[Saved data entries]

+-------+

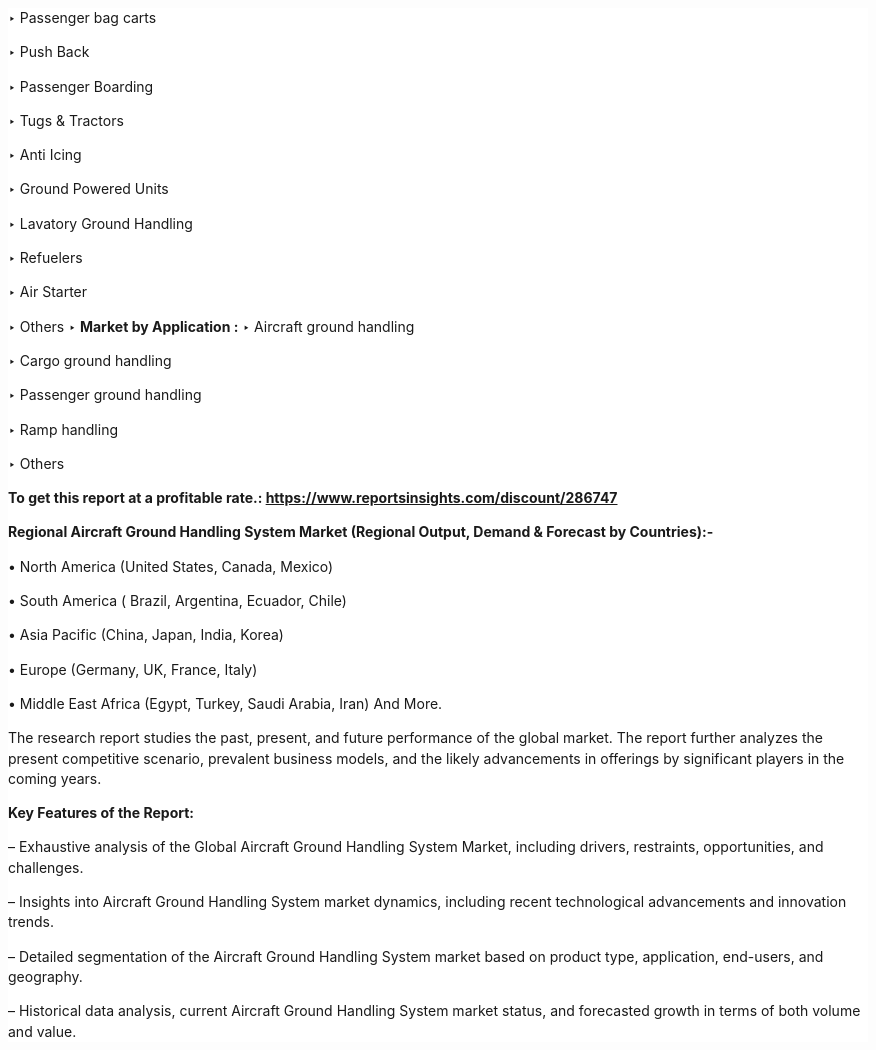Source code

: ‣ Passenger bag carts

‣ Push Back

‣ Passenger Boarding

‣ Tugs & Tractors

‣ Anti Icing

‣ Ground Powered Units

‣ Lavatory Ground Handling

‣ Refuelers

‣ Air Starter

‣ Others
‣ 
<strong>Market by Application :</strong>
‣ Aircraft ground handling

‣ Cargo ground handling

‣ Passenger ground handling

‣ Ramp handling

‣ Others

<strong>To get this report at a profitable rate.: <a href=https://www.reportsinsights.com/discount/286747 style=color:#0000ff;>https://www.reportsinsights.com/discount/286747</a></strong>

<strong>Regional Aircraft Ground Handling System Market (Regional Output, Demand &amp; Forecast by Countries):-</strong>

• North America (United States, Canada, Mexico)

• South America ( Brazil, Argentina, Ecuador, Chile)

• Asia Pacific (China, Japan, India, Korea)

• Europe (Germany, UK, France, Italy)

• Middle East Africa (Egypt, Turkey, Saudi Arabia, Iran) And More.

The research report studies the past, present, and future performance of the global market. The report further analyzes the present competitive scenario, prevalent business models, and the likely advancements in offerings by significant players in the coming years.

<strong>Key Features of the Report:</strong>

– Exhaustive analysis of the Global Aircraft Ground Handling System Market, including drivers, restraints, opportunities, and challenges.

– Insights into Aircraft Ground Handling System market dynamics, including recent technological advancements and innovation trends.

– Detailed segmentation of the Aircraft Ground Handling System market based on product type, application, end-users, and geography.

– Historical data analysis, current Aircraft Ground Handling System market status, and forecasted growth in terms of both volume and value.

+-------+

*TASK BRIEF*
For this exercise, copy each line of the data above exactly, from the first through the line containing "end-users, and geography.", and drop the pictures.

*WRITTEN ANSWER*
Source code

: ‣ Passenger bag carts

‣ Push Back

‣ Passenger Boarding

‣ Tugs & Tractors

‣ Anti Icing

‣ Ground Powered Units

‣ Lavatory Ground Handling

‣ Refuelers

‣ Air Starter

‣ Others
‣ 
<strong>Market by Application :</strong>
‣ Aircraft ground handling

‣ Cargo ground handling

‣ Passenger ground handling

‣ Ramp handling

‣ Others

<strong>To get this report at a profitable rate.: <a href=https://www.reportsinsights.com/discount/286747 style=color:#0000ff;>https://www.reportsinsights.com/discount/286747</a></strong>

<strong>Regional Aircraft Ground Handling System Market (Regional Output, Demand &amp; Forecast by Countries):-</strong>

• North America (United States, Canada, Mexico)

• South America ( Brazil, Argentina, Ecuador, Chile)

• Asia Pacific (China, Japan, India, Korea)

• Europe (Germany, UK, France, Italy)

• Middle East Africa (Egypt, Turkey, Saudi Arabia, Iran) And More.

The research report studies the past, present, and future performance of the global market. The report further analyzes the present competitive scenario, prevalent business models, and the likely advancements in offerings by significant players in the coming years.

<strong>Key Features of the Report:</strong>

– Exhaustive analysis of the Global Aircraft Ground Handling System Market, including drivers, restraints, opportunities, and challenges.

– Insights into Aircraft Ground Handling System market dynamics, including recent technological advancements and innovation trends.

– Detailed segmentation of the Aircraft Ground Handling System market based on product type, application, end-users, and geography.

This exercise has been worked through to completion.